____ The data
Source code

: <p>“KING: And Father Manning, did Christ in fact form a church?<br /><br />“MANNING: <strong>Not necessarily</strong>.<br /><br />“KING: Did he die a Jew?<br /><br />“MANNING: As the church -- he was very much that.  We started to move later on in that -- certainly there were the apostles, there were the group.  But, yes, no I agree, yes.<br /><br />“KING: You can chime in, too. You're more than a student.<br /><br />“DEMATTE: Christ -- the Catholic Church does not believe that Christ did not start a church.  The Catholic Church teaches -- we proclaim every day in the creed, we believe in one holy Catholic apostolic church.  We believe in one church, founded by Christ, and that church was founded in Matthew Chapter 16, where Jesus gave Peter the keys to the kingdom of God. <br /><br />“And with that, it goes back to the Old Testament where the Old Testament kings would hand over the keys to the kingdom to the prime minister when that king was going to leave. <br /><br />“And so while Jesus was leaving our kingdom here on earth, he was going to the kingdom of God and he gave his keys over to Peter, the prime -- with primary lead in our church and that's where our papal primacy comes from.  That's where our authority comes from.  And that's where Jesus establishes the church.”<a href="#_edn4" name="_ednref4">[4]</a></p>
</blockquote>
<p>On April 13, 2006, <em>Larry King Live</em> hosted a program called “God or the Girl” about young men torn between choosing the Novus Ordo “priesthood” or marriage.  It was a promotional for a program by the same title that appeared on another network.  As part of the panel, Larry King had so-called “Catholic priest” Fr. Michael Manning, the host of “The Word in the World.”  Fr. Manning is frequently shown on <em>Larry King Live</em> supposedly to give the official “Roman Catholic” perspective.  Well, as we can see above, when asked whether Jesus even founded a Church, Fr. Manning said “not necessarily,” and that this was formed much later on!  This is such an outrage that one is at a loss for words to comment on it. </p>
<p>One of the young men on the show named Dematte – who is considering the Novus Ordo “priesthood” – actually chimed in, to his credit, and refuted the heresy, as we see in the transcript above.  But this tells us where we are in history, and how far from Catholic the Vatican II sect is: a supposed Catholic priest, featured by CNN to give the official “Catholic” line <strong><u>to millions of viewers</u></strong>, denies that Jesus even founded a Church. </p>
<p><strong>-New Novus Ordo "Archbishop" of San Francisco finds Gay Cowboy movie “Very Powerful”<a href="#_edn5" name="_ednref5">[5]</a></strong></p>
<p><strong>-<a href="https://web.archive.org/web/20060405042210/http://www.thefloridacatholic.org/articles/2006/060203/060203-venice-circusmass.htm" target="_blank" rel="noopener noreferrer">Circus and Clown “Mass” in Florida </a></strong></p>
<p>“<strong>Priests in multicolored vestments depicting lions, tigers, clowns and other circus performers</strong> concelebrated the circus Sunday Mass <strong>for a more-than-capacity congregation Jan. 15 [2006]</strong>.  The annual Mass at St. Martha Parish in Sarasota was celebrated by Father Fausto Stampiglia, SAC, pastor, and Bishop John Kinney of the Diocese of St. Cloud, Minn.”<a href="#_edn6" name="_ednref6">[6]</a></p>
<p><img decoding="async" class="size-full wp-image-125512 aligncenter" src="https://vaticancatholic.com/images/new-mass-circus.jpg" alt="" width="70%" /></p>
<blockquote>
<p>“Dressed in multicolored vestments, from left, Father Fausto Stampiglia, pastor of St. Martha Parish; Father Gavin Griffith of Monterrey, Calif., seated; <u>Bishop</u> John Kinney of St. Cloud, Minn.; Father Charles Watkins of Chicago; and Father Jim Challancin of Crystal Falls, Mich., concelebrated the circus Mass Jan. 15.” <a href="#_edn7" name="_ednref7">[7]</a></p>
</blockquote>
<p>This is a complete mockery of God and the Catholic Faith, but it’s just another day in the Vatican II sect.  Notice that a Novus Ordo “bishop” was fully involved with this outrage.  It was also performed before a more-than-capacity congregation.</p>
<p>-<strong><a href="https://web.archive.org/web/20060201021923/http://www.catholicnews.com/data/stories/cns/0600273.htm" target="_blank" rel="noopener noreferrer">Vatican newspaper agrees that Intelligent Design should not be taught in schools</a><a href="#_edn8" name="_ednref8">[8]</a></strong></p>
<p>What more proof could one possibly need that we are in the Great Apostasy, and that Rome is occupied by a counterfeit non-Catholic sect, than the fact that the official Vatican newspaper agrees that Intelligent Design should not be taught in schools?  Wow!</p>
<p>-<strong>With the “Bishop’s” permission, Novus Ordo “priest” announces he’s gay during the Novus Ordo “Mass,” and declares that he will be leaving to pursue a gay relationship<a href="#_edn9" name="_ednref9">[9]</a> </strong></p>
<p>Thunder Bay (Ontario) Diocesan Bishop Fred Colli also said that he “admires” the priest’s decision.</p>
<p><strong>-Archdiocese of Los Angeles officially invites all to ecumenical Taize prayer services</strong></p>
________
Job item:
Pull out every line of the data above that contains the word "young", and copy each one in full.

Answer to this problem:
<p>On April 13, 2006, <em>Larry King Live</em> hosted a program called “God or the Girl” about young men torn between choosing the Novus Ordo “priesthood” or marriage.  It was a promotional for a program by the same title that appeared on another network.  As part of the panel, Larry King had so-called “Catholic priest” Fr. Michael Manning, the host of “The Word in the World.”  Fr. Manning is frequently shown on <em>Larry King Live</em> supposedly to give the official “Roman Catholic” perspective.  Well, as we can see above, when asked whether Jesus even founded a Church, Fr. Manning said “not necessarily,” and that this was formed much later on!  This is such an outrage that one is at a loss for words to comment on it. </p>
<p>One of the young men on the show named Dematte – who is considering the Novus Ordo “priesthood” – actually chimed in, to his credit, and refuted the heresy, as we see in the transcript above.  But this tells us where we are in history, and how far from Catholic the Vatican II sect is: a supposed Catholic priest, featured by CNN to give the official “Catholic” line <strong><u>to millions of viewers</u></strong>, denies that Jesus even founded a Church. </p>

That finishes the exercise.